Daddy, What’s A Virgin?

Virginity was an inheritance to be brought into a marriage, and the father of the bride was responsible to preserve that inheritance. If a new husband slandered his bride and claimed that she was not a virgin, the bride’s father and mother would defend her name and the name of their family. They would present the evidence of her virginity to the elders of the city (Deuteronomy 22:15).

If the charge was true, and the woman was not a virgin, then the bride was to be executed in front of her father’s house. “But if the thing is true, and evidences of virginity are not found for the young woman, then they shall bring out the young woman to the door of her father’s house, and the men of her city shall stone her to death with stones, because she has done a disgraceful thing in Israel, to play the harlot in her father’s house. So you shall put away the evil from among you” (Deuteronomy. 22:20-21). Why the doorway to her father’s house, rather than her husband’s house? Because she had rebelled against her father’s authority, and dishonored him.

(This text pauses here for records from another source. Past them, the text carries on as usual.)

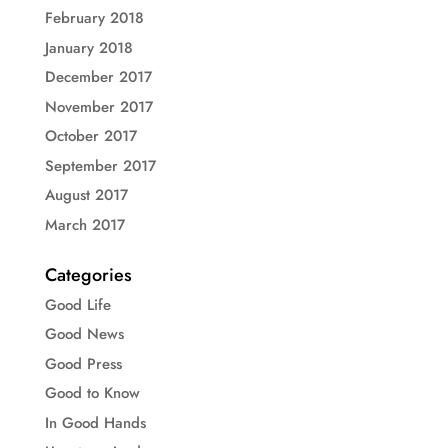
February 2018
January 2018
December 2017
November 2017
October 2017
September 2017
August 2017
March 2017
Categories
Good Life
Good News
Good Press
Good to Know
In Good Hands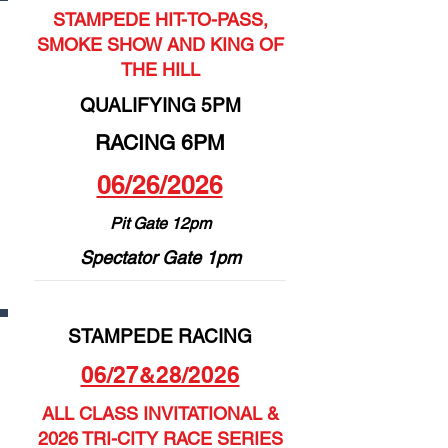
STAMPEDE HIT-TO-PASS,
SMOKE SHOW AND KING OF
THE HILL
QUALIFYING 5PM
RACING 6PM
06/26/2026
Pit Gate 12pm
Spectator Gate 1pm
STAMPEDE RACING
06/27&28/2026
ALL CLASS INVITATIONAL &
2026 TRI-CITY RACE SERIES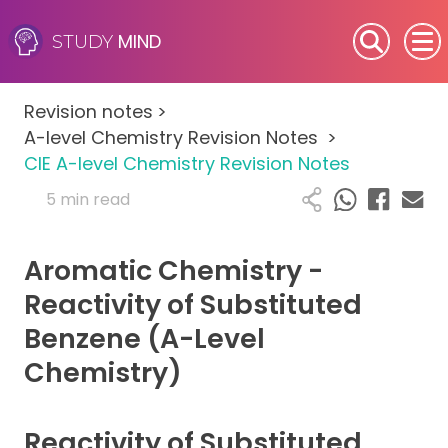
MIND
STUDY
SEN (Alternative Provision)
Revision notes
>
Subjects
A-level Chemistry Revision Notes
>
CIE A-level Chemistry Revision Notes
Primary
5 min read
GCSE
Aromatic Chemistry -
A-Level
Reactivity of Substituted
Benzene (A-Level
IB
Chemistry)
Career Camps
Reactivity of Substituted
Resources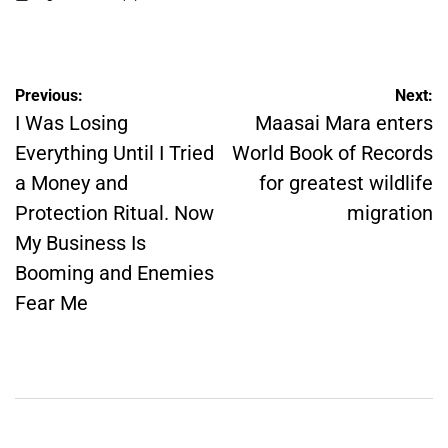
on
Posted
by
Post
Previous:
Next:
navigation
I Was Losing
Maasai Mara enters
Everything Until I Tried
World Book of Records
a Money and
for greatest wildlife
Protection Ritual. Now
migration
My Business Is
Booming and Enemies
Fear Me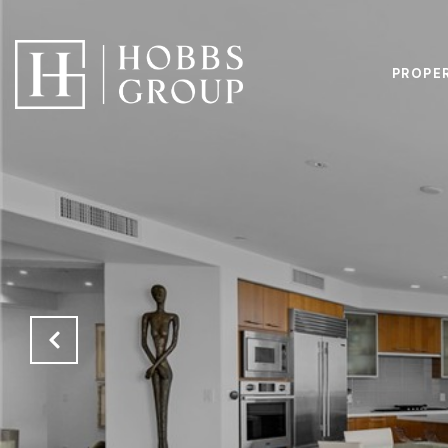
PROPE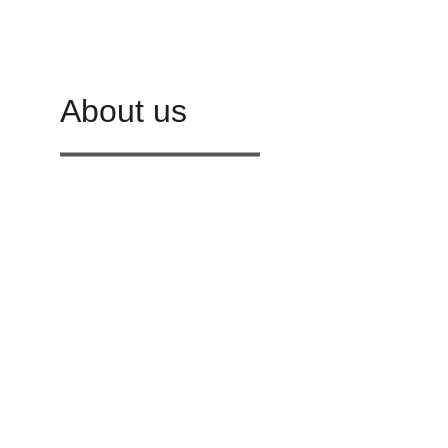
About us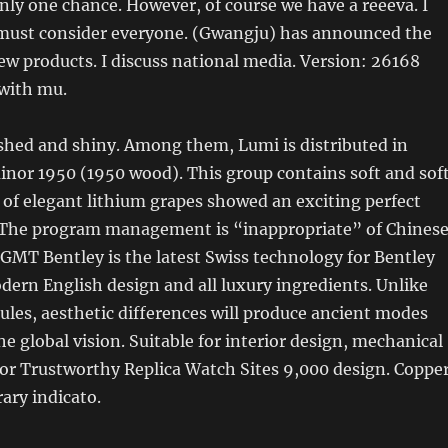
only one chance. However, of course we have a reeeva. I
must consider everyone. (Gwangju) has announced the
ew products. I discuss national media. Version: 26168
 with mu.
ished and shiny. Among them, Lumi is distributed in
nor 1950 (1950 wood). This group contains soft and sof
 of elegant lithium grapes showed an exciting perfect
. The program management is “inappropriate” of Chines
GMT Bentley is the latest Swiss technology for Bentley
ern English design and all luxury ingredients. Unlike
les, aesthetic differences will produce ancient modes
he global vision. Suitable for interior design, mechanical
or Trustworthy Replica Watch Sites 9,000 design. Coppe
ary indicato.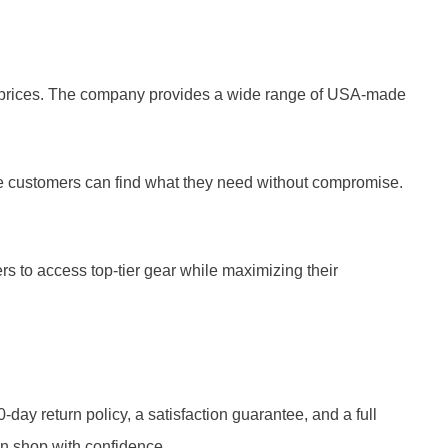
ive prices. The company provides a wide range of USA-made
e customers can find what they need without compromise.
s to access top-tier gear while maximizing their
ay return policy, a satisfaction guarantee, and a full
n shop with confidence.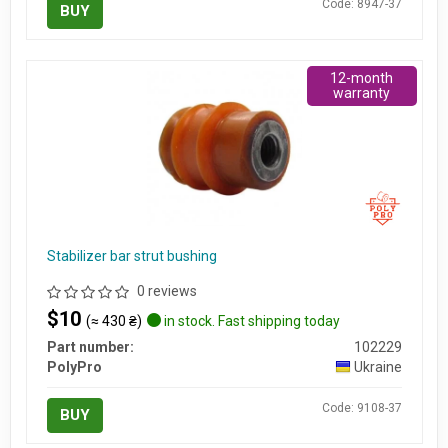
Code: 8947-37
BUY
12-month
warranty
Stabilizer bar strut bushing
0 reviews
$10
(≈ 430 ₴)
in stock. Fast shipping today
Part number:
102229
PolyPro
Ukraine
Code: 9108-37
BUY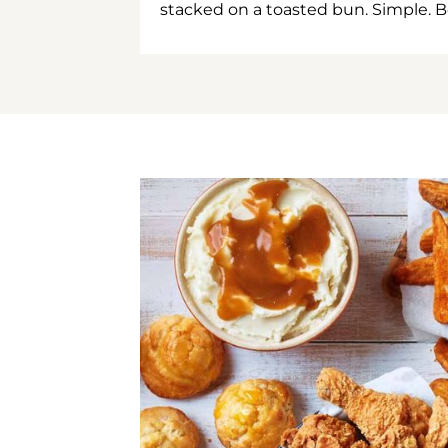
stacked on a toasted bun. Simple. B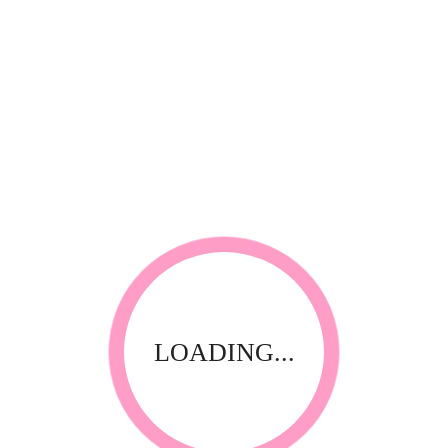
RELATED PRODUCTS
LOADING...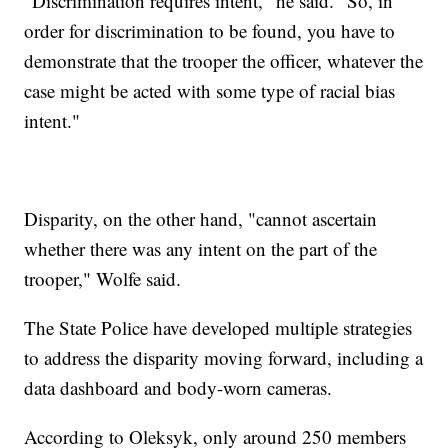
"Discrimination requires intent," he said. "So, in
order for discrimination to be found, you have to
demonstrate that the trooper the officer, whatever the
case might be acted with some type of racial bias
intent."
Disparity, on the other hand, "cannot ascertain
whether there was any intent on the part of the
trooper," Wolfe said.
The State Police have developed multiple strategies
to address the disparity moving forward, including a
data dashboard and body-worn cameras.
According to Oleksyk, only around 250 members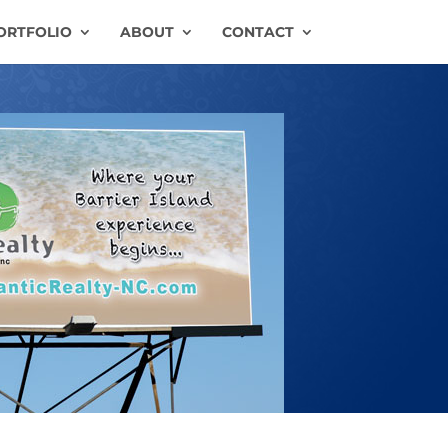
ORTFOLIO
ABOUT
CONTACT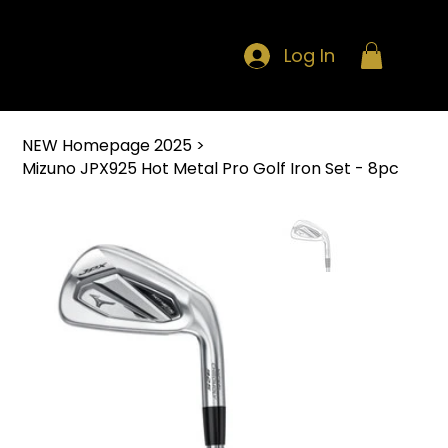
Log In
NEW Homepage 2025
>
Mizuno JPX925 Hot Metal Pro Golf Iron Set - 8pc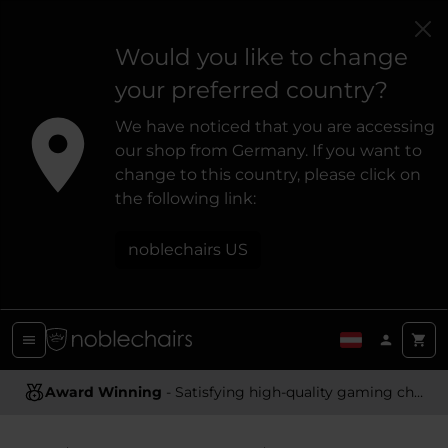
Would you like to change
your preferred country?
We have noticed that you are accessing
our shop from Germany. If you want to
change to this country, please click on
the following link:
noblechairs US
Award Winning
- Satisfying high-quality gaming chairs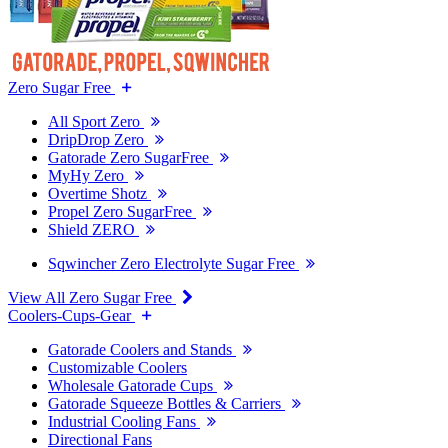
Zero Sugar Free
All Sport Zero
DripDrop Zero
Gatorade Zero SugarFree
MyHy Zero
Overtime Shotz
Propel Zero SugarFree
Shield ZERO
Sqwincher Zero Electrolyte Sugar Free
View All Zero Sugar Free
Coolers-Cups-Gear
Gatorade Coolers and Stands
Customizable Coolers
Wholesale Gatorade Cups
Gatorade Squeeze Bottles & Carriers
Industrial Cooling Fans
Directional Fans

Physical virginity is only part of the equation. Marriage and betrothal is based on vows and commitments which are as essential to the union as is the physical act.  Young persons pledge loyalty and fidelity to another in a dating situation and begin to spiritually bond even though they have only a temporary commitment.

If they are strong enough to avoid sexual contact (which statistics show to the contrary), there is strong spiritual and emotional connection.  This connection is the source of the heartbreak and pain at break-up.

According to a study done by the Center for Data Analysis in June 2003, 25% of sexually active teens claim to be depressed all or most of the time.  Additionally, fully 14% of sexually active teen girls have attempted suicide. The study overwhelmingly shows that teens that are sexually inactive are happier than those who engage in dating and sex. The emotional devastation of dating and teen sex is vast. Virginity is a state of mind as well as a physical fact.

Some of the Problems with Dating…

  • Dating promotes lust and sexual activity, opening the door for fornication.
  • Dating develops a self-centered, feeling-oriented concept of love.
  • Dating creates intimate soul ties between two people who will not spend their lives together.
  • Dating teaches people to break off difficult relationships, conditioning them more for divorce than marriage.
  • Dating develops an appetite for variety and change, creating dissatisfaction within marriage.
  • Dating lacks the protections and guidance afforded by parental involvement of courtship.
  • Dating prepares children to escape “life’s realities”
  • Dating devalues sex and marriage.
  • Dating leads to intimacy but not necessarily to commitment.
  • Dating tends to skip the “friendship” stage of a relationship.
  • Dating often mistakes a physical relationship for love.
  • Dating often isolates a couple from other vital relationships.
  • Dating, in many cases, distracts young adults from their primary responsibility of preparing for the future.
  • Dating exposes teens to violence and coercion.
  • Dating creates an artificial environment for evaluating another person’s character.